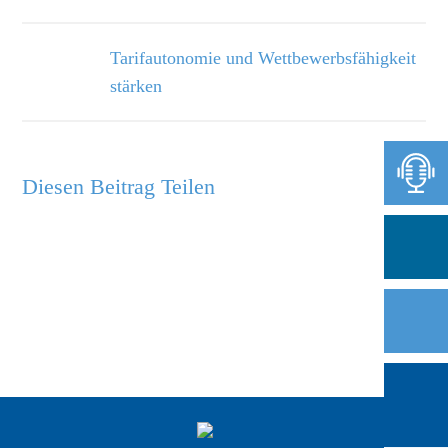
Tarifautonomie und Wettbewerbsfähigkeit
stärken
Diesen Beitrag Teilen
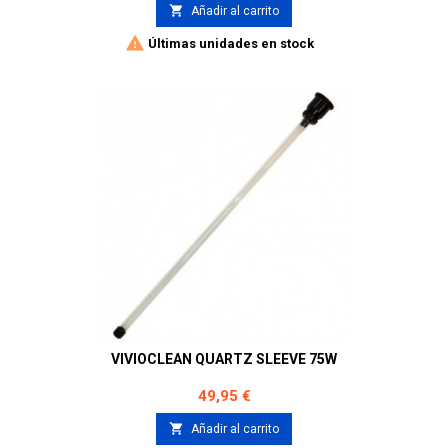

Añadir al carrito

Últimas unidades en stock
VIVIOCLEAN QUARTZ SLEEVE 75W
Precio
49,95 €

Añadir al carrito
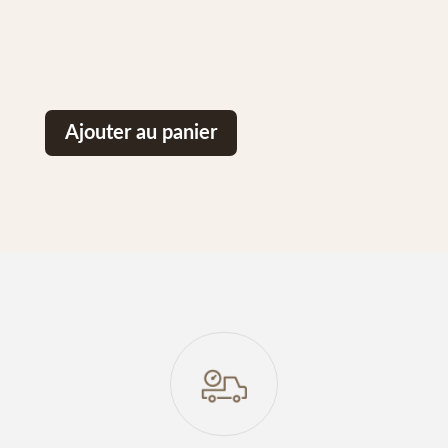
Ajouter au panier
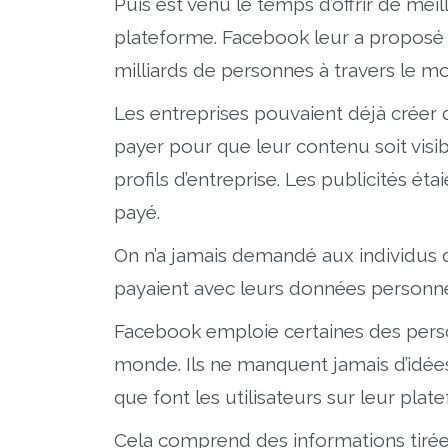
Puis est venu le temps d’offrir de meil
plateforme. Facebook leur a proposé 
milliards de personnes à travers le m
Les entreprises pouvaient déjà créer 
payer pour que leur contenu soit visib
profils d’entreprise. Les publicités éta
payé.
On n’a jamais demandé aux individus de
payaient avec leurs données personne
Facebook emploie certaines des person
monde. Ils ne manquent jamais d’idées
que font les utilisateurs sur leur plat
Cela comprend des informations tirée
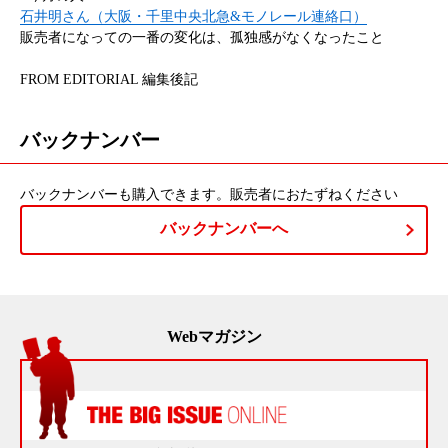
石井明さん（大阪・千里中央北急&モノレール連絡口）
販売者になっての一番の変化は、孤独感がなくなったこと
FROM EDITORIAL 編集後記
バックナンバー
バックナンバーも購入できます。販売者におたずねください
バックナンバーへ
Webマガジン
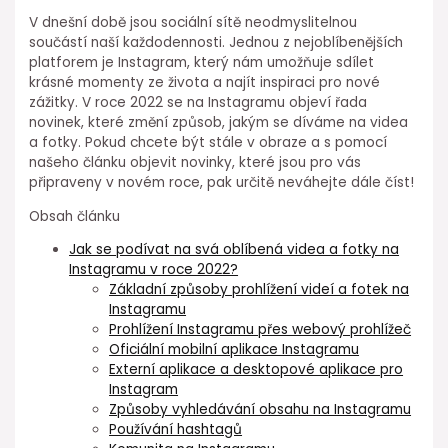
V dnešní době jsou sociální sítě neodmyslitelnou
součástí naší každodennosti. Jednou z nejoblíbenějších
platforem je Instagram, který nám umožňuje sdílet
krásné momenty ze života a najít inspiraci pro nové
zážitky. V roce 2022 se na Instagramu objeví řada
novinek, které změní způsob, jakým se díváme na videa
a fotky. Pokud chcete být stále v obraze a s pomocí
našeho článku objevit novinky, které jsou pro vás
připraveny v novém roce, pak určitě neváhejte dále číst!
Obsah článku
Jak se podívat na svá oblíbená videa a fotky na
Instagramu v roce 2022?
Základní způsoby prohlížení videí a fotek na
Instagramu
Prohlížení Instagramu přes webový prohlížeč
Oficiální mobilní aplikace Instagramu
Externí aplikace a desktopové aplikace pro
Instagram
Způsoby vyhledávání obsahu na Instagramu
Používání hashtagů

--

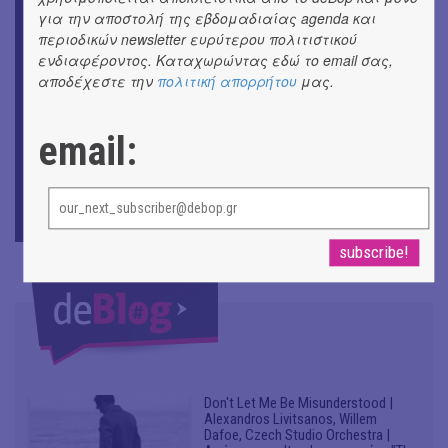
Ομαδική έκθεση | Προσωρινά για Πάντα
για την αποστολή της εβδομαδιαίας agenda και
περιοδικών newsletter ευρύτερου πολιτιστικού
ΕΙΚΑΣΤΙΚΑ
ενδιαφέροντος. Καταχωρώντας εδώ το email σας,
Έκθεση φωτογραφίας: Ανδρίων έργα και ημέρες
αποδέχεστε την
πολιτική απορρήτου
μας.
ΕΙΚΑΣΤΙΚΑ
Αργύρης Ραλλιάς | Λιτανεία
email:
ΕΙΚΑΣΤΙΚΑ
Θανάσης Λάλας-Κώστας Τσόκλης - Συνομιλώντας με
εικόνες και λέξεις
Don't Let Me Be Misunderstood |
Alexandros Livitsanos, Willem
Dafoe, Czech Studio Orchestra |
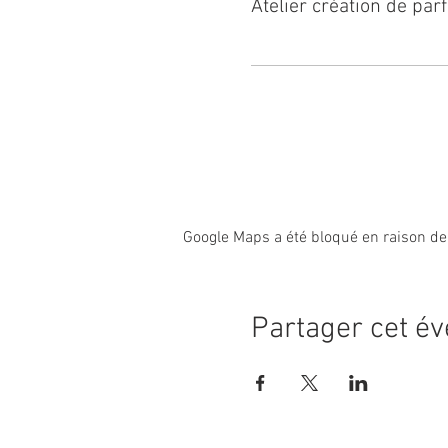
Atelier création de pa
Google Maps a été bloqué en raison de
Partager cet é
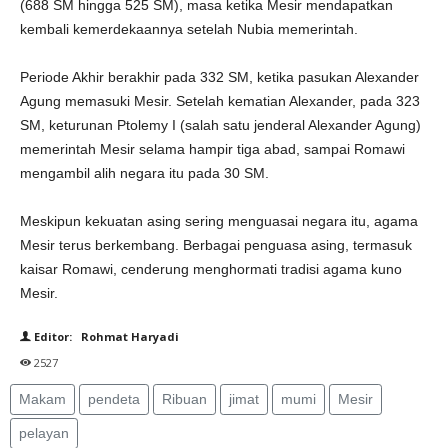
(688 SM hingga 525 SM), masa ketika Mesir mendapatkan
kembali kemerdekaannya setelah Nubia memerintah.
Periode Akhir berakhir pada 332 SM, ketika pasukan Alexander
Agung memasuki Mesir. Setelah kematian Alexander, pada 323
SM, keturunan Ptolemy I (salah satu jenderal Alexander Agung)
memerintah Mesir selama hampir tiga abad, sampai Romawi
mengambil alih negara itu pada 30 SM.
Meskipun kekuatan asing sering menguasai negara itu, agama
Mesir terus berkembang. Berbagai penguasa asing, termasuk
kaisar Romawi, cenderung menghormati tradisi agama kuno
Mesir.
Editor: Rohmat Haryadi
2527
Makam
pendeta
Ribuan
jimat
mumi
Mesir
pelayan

ASSIGNMENT >>
Transcribe everything in the lines above from the line containing "(688 SM hingga" down to the line containing "SM, keturunan Ptolemy", with both of those lines included.

TASK SOLUTION >>
(688 SM hingga 525 SM), masa ketika Mesir mendapatkan
kembali kemerdekaannya setelah Nubia memerintah.
Periode Akhir berakhir pada 332 SM, ketika pasukan Alexander
Agung memasuki Mesir. Setelah kematian Alexander, pada 323
SM, keturunan Ptolemy I (salah satu jenderal Alexander Agung)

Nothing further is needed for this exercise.